* _DOCUMENT TEXT_:
# Advice needed: wood splitter wedge angle.



## Dune (Nov 7, 2009)

My hydraulic splitter has a wedge angle of 10 degrees. It will shear cross grain with no problem. I can literaly cut wood across the grain. However, when I split a log, the ram must push the log almost entirely through to the wedge before it comes apart. Since my six inch ram has plenty of power, I am thinking that a wider angle wedge, maybe 30 degrees or so would cause the logs to pop apart sooner. Anyone willing to help by measuring their splitter wedge angle? I think I will leave the original wedge in place and build a slip on four way, but I want some better angle knowledge before I make it. Thankyou.


----------



## Cutter (Nov 8, 2009)

Darn I wished that I would have taken  measurement last week. We were having the same problems so we welded on some steel angle to increase the angle. It sucked and we took it back off and ground it back down to where it was.  It would indeed throw the splits out real fast and far. But if they were in the least bit stringey they would turn perpindicular and dangle or worse, get inline with the wedge and either get mashed before stopping of get thrown out violently towards one of use. We learned once again that you can't tweak everything thinking that the guy that made something , could have done it just a little bit better. Damn engineers


----------



## Dune (Nov 8, 2009)

Thanks, anyone else?


----------



## kevin j (Nov 8, 2009)

do you have a 'two stage' angle?    Many have a narrow wedge then a couple steeper angled plates a few inches back. the steeper wings create the prying action and cause the split to run ahead.   But don't try starting off the cut with a steep angle wedge, that take s more force.   Several long discussions on that in the archives here I think, maybe at AS. 

k


----------



## Dune (Nov 8, 2009)

* _EXERCISE 1_:
In the wedge-angle thread, what wedge angle does Dune's hydraulic splitter have?

* _MATERIAL PROVIDED_:

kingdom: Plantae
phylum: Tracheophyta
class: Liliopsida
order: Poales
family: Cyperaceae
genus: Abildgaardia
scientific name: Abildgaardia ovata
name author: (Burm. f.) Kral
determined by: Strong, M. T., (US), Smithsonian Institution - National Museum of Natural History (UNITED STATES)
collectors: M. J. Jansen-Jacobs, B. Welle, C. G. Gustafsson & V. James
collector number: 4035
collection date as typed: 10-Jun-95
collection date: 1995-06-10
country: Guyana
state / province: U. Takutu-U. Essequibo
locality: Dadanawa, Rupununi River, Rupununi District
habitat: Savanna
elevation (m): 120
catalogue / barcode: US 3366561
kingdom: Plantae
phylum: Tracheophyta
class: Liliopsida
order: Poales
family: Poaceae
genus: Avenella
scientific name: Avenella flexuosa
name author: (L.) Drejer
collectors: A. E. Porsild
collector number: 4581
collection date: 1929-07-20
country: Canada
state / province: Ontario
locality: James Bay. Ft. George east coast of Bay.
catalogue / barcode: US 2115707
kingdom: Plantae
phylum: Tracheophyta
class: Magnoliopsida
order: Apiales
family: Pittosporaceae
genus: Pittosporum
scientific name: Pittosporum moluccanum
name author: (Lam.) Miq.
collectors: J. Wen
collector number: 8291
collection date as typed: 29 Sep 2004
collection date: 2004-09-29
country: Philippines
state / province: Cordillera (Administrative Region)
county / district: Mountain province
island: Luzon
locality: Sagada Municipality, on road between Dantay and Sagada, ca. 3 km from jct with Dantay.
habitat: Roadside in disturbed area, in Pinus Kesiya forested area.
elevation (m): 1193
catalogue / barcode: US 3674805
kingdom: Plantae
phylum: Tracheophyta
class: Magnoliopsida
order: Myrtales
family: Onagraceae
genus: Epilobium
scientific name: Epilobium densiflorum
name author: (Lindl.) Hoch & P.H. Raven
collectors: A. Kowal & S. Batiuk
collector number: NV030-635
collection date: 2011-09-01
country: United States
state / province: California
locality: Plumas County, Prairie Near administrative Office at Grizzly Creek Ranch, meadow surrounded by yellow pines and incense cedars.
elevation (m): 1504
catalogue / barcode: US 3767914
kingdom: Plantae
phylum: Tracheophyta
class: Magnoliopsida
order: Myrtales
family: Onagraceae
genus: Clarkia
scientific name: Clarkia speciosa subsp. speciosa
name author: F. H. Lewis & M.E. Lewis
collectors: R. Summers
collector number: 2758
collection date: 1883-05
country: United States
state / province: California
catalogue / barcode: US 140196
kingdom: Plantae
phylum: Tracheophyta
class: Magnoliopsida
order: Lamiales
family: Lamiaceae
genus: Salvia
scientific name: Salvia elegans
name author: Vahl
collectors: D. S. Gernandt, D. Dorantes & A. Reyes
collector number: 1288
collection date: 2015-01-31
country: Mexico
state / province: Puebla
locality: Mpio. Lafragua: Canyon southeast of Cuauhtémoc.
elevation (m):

* _EXERCISE 2_:
Lay out the stretch of the records from the line containing "catalogue / barcode: US 140196" through their last line as a Markdown table with the columns Row and Line, numbering each row and skipping blank lines.

* _CORRECT RESULT 1_:
10 degrees.

* _CORRECT RESULT 2_:
| Row | Line |
|---|---|
| 1 | catalogue / barcode: US 140196 |
| 2 | kingdom: Plantae |
| 3 | phylum: Tracheophyta |
| 4 | class: Magnoliopsida |
| 5 | order: Lamiales |
| 6 | family: Lamiaceae |
| 7 | genus: Salvia |
| 8 | scientific name: Salvia elegans |
| 9 | name author: Vahl |
| 10 | collectors: D. S. Gernandt, D. Dorantes & A. Reyes |
| 11 | collector number: 1288 |
| 12 | collection date: 2015-01-31 |
| 13 | country: Mexico |
| 14 | state / province: Puebla |
| 15 | locality: Mpio. Lafragua: Canyon southeast of Cuauhtémoc. |
| 16 | elevation (m): |